▸ **Geciteerde passage**
De leerling centraal Vertrekpunt voor het beleid is de leerling in diens leerproces. Als de leerling centraal staat moet het onderwijsproces kansen en ruimte bieden aan de ontwikkeling van leerlingen om hen voor te bereiden op de kennissamenleving. We zien de leerling in 2013 als een jong mens met een grote mate van ICT-vaardigheid, het is in de woorden van Wim Veen een homo-ZAPiens, dwz. dat de leerling snel van het ene naar het andere onderwerp kan gaan. De leerling is in staat tot ‘multi-tasking’, hij kan veel taken tegelijk kan uitvoeren en leest ‘iconisch’ d.w.z. dat hij veel meer uitgaat van beelden dan van het lineair lezen van een tekst. Het is een leerling die functioneert in een (sociaal) netwerk, is sterk op (sociale) contacten gericht. De school is voor hem (haar) een ontmoetingsplaats waar je wilt krijgen waar jij op dat moment mee bezig bent. De leerling is wat dat betreft wellicht wat a-sociaal. De leerling wil een keuze hebben, een eigen flexibele route volgen waarbij hij het gevoel heeft dat deze voor hem (door hem) gemaakt is. De leerling wil tijd- en plaatsonafhankelijk leren. Daarnaast heeft deze leerling behoefte aan een veilige omgeving, een omgeving die het leven structureert doordat het de leerling leert omgaan met de (schijnbaar) oneindige informatiestromen. De leermiddelen zullen inhoudelijk voor diverse doelgroepen verschillen - net zoals dat met de huidige leermiddelen het geval is - maar de algemene kenmerken op grond waarvan het leermiddelenbeleid geformuleerd wordt, zijn voor jongens en meisjes, autochtoon en allochtoon, vmbo en havo-vwo gelijk. uit: de Netwerkschool
AAA-leermiddelen (10 april 2008)

▸ **Beschikbaar materiaal**
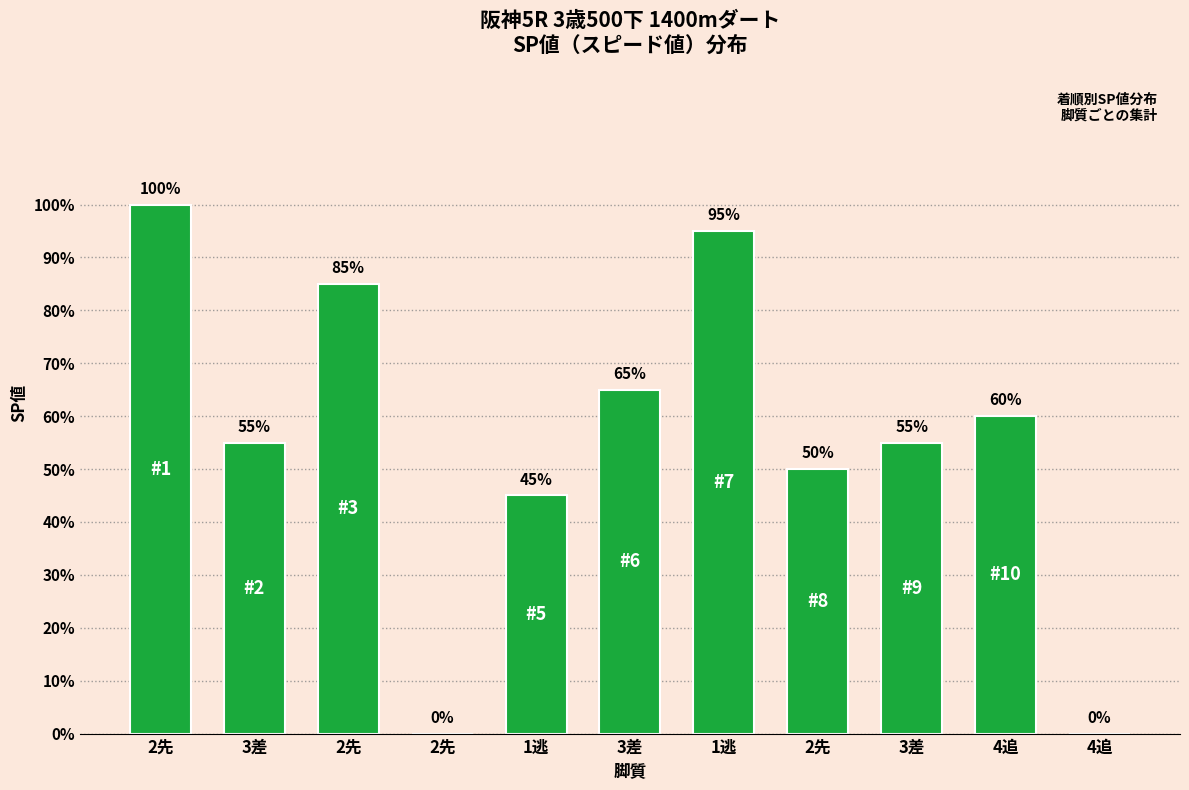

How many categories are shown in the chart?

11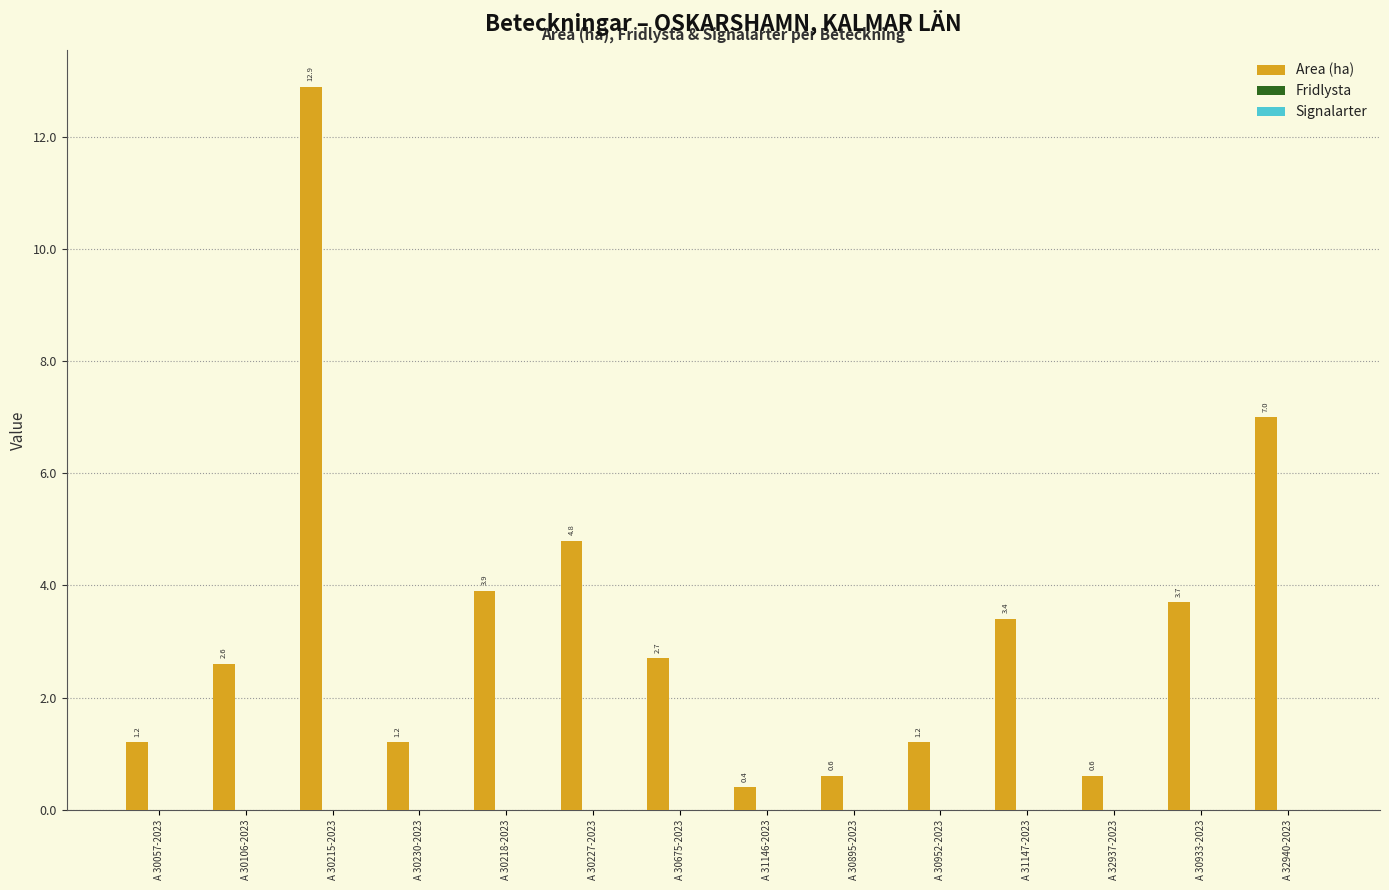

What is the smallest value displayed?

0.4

▸ **Uit te voeren taak**
Hoe noemt de geciteerde passage de leerling van 2013 in de woorden van Wim Veen?

▸ **Antwoord**
Een homo-ZAPiens.